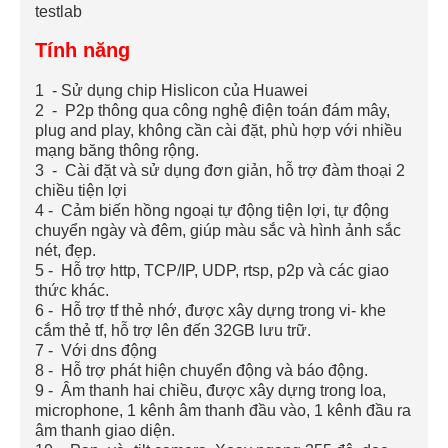
testlab
Tính năng
1 - Sử dụng chip Hislicon của Huawei
2
-
P2p thông qua công nghệ điện toán đám mây,
plug and play, không cần cài đặt, phù hợp với nhiều
mạng băng thông rộng.
3
-
Cài đặt và sử dụng đơn giản, hỗ trợ đàm thoại 2
chiều tiện lợi
4
-
Cảm biến hồng ngoại tự động tiện lợi, tự động
chuyển ngày và đêm, giúp màu sắc và hình ảnh sắc
nét, đẹp.
5
-
Hỗ trợ http, TCP/IP, UDP, rtsp, p2p và các giao
thức khác.
6
-
Hỗ trợ tf thẻ nhớ, được xây dựng trong vi- khe
cắm thẻ tf, hỗ trợ lên đến 32GB lưu trữ.
7
-
Với dns động
8
-
Hỗ trợ phát hiện chuyển động và báo động.
9
-
Âm thanh hai chiều, được xây dựng trong loa,
microphone, 1 kênh âm thanh đầu vào, 1 kênh đầu ra
âm thanh giao diện.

========

--- DIRECTIONS FOR THIS TASK ---
What is needed is a single number: how many lines of the data contain the word "thanh".

--- ANSWER TO THIS PROBLEM ---
3